_ACTIVITY:_ Start to finish, print the entries exactly, and carry none of the pictures over.

== RECORDS TO PROCESS

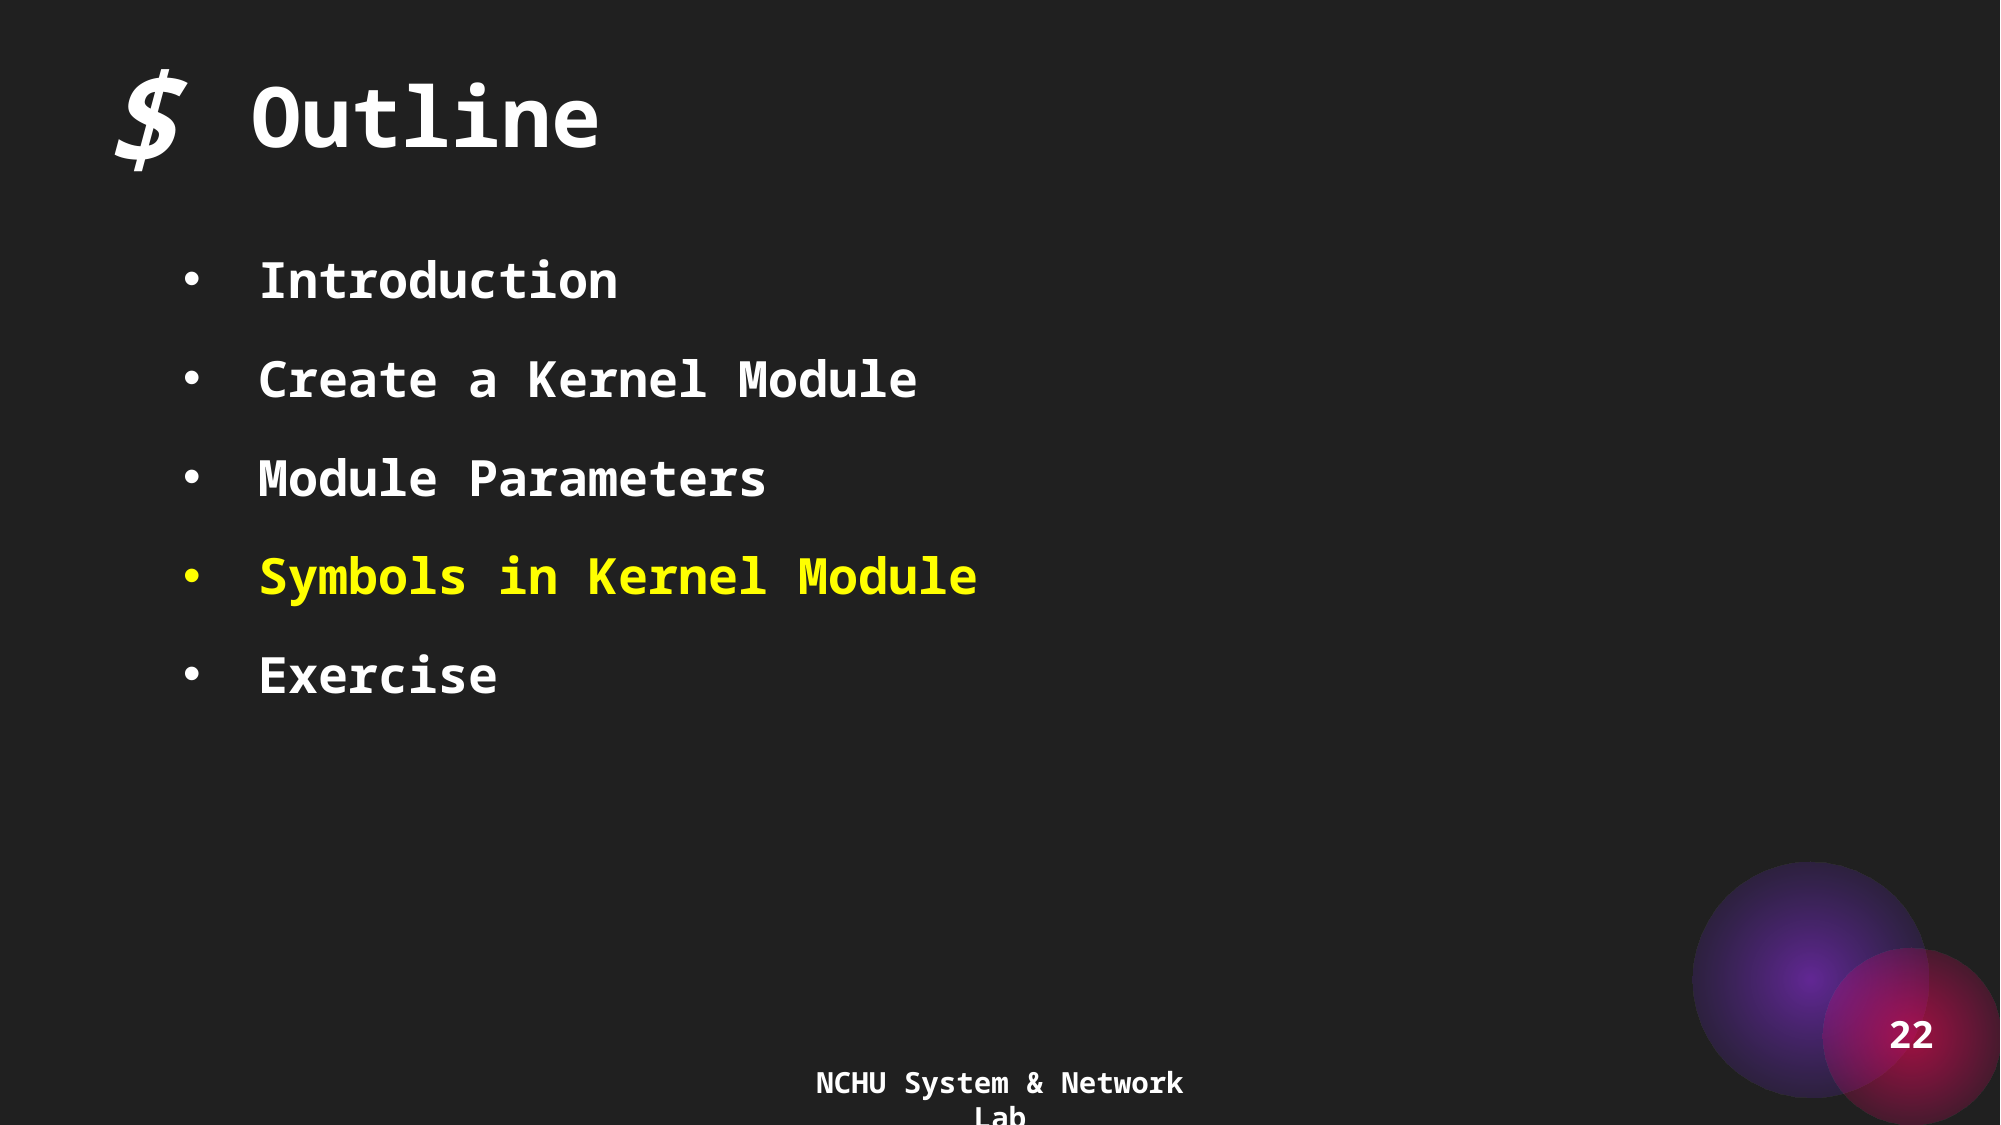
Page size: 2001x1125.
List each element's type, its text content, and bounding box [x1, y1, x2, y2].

text_box 22 [1821, 946, 2000, 1125]
text_box $ [43, 32, 237, 197]
text_box NCHU System & Network Lab [770, 1057, 1229, 1125]
text_box [1691, 860, 1926, 1099]
text_box Outline [236, 56, 1745, 172]
text_box Introduction Create a Kernel Module Module Parameters Symbols in Kernel Module Exercise [168, 222, 1832, 712]
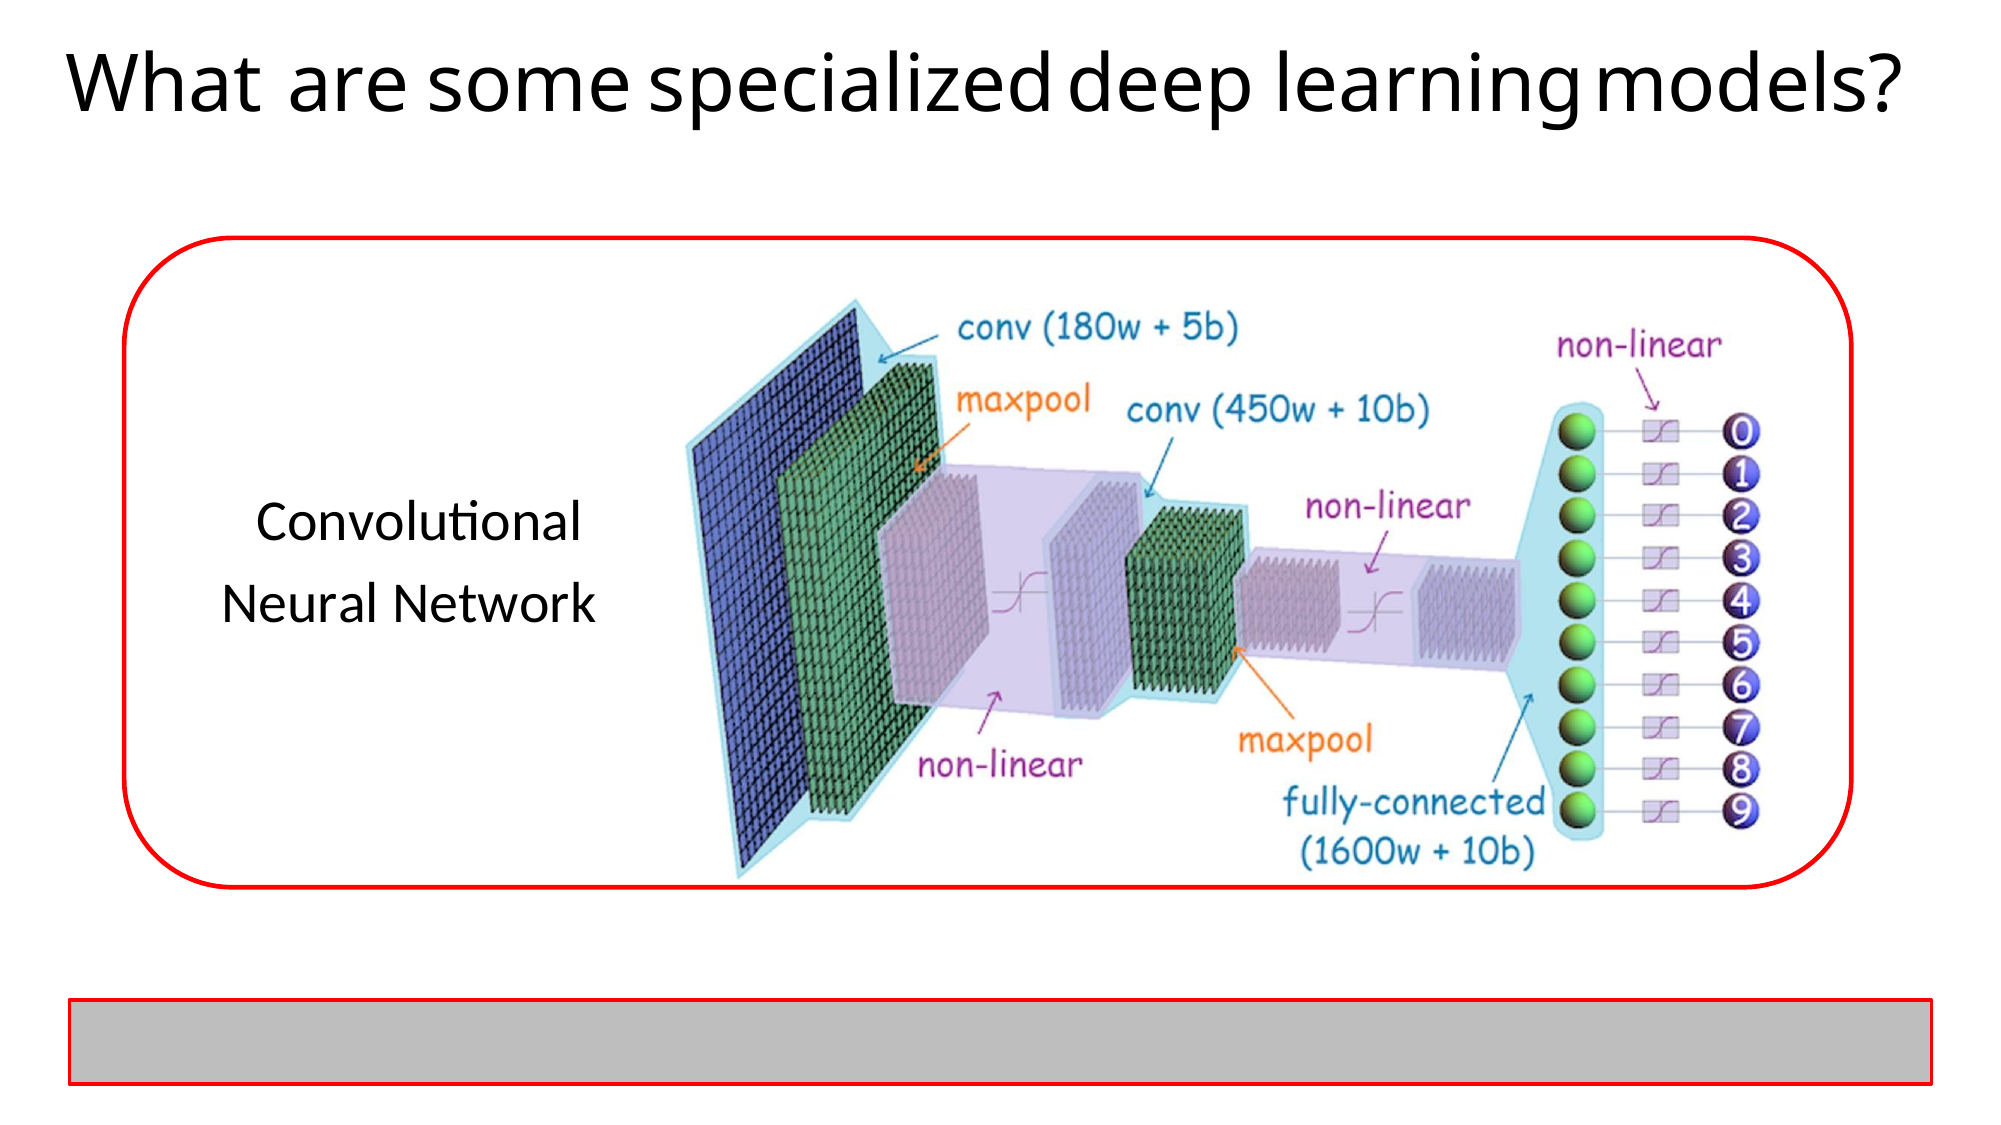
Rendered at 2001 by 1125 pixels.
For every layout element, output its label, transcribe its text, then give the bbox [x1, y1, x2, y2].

text_box Convolutional Neural Network [204, 493, 639, 644]
text_box learning [1271, 47, 1589, 144]
text_box [124, 237, 1852, 888]
text_box some [424, 47, 644, 144]
text_box [684, 297, 1765, 880]
text_box [69, 1000, 1932, 1084]
text_box specialized [645, 47, 1062, 144]
text_box models? [1591, 47, 1921, 144]
text_box deep [1064, 47, 1269, 144]
text_box are [284, 47, 423, 144]
text_box What [63, 47, 283, 144]
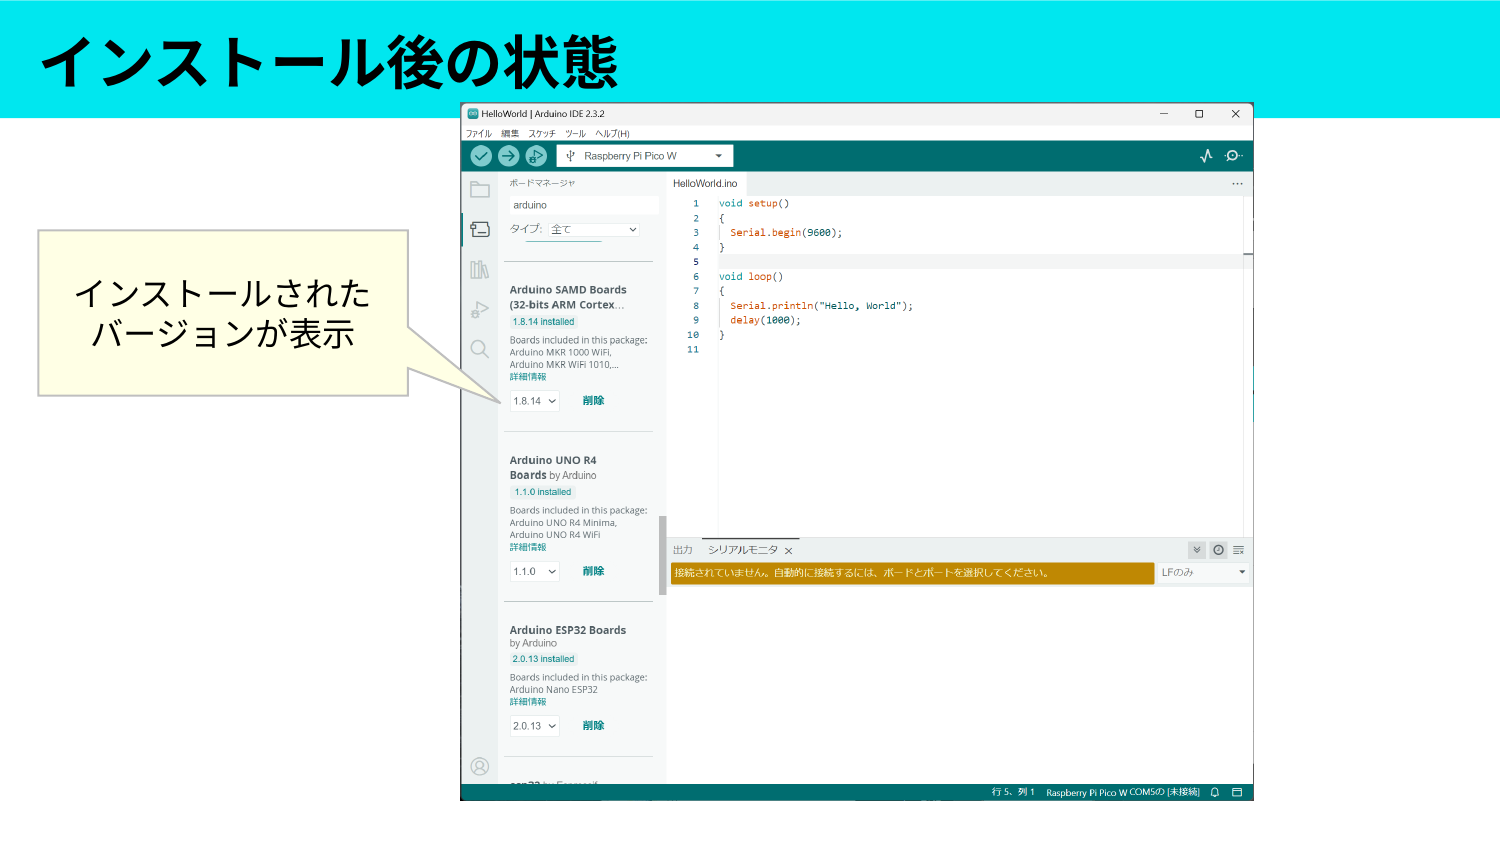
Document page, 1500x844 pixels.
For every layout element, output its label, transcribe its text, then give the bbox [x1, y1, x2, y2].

picture [460, 102, 1254, 801]
text_box インストールされた バージョンが表示 [37, 229, 460, 397]
title インストール後の状態 [38, 0, 1136, 113]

====

_TASK RESULT:_
Page size: 2001x1125.
List each element's type, its text content, and bounding box [x1, y1, x2, y2].

text_box 22 [1821, 946, 2000, 1125]
text_box $ [43, 32, 237, 197]
text_box NCHU System & Network Lab [770, 1057, 1229, 1125]
text_box [1691, 860, 1926, 1099]
text_box Outline [236, 56, 1745, 172]
text_box Introduction Create a Kernel Module Module Parameters Symbols in Kernel Module Exercise [168, 222, 1832, 712]
Rendered at 2001 by 1125 pixels.
For every layout element, output its label, transcribe its text, then give the bbox [x1, y1, x2, y2].

text_box Convolutional Neural Network [204, 493, 639, 644]
text_box learning [1271, 47, 1589, 144]
text_box [124, 237, 1852, 888]
text_box some [424, 47, 644, 144]
text_box [684, 297, 1765, 880]
text_box [69, 1000, 1932, 1084]
text_box specialized [645, 47, 1062, 144]
text_box models? [1591, 47, 1921, 144]
text_box deep [1064, 47, 1269, 144]
text_box are [284, 47, 423, 144]
text_box What [63, 47, 283, 144]
Document page, 1500x844 pixels.
For every layout element, output its label, transcribe its text, then give the bbox [x1, y1, x2, y2].

picture [460, 102, 1254, 801]
text_box インストールされた バージョンが表示 [37, 229, 460, 397]
title インストール後の状態 [38, 0, 1136, 113]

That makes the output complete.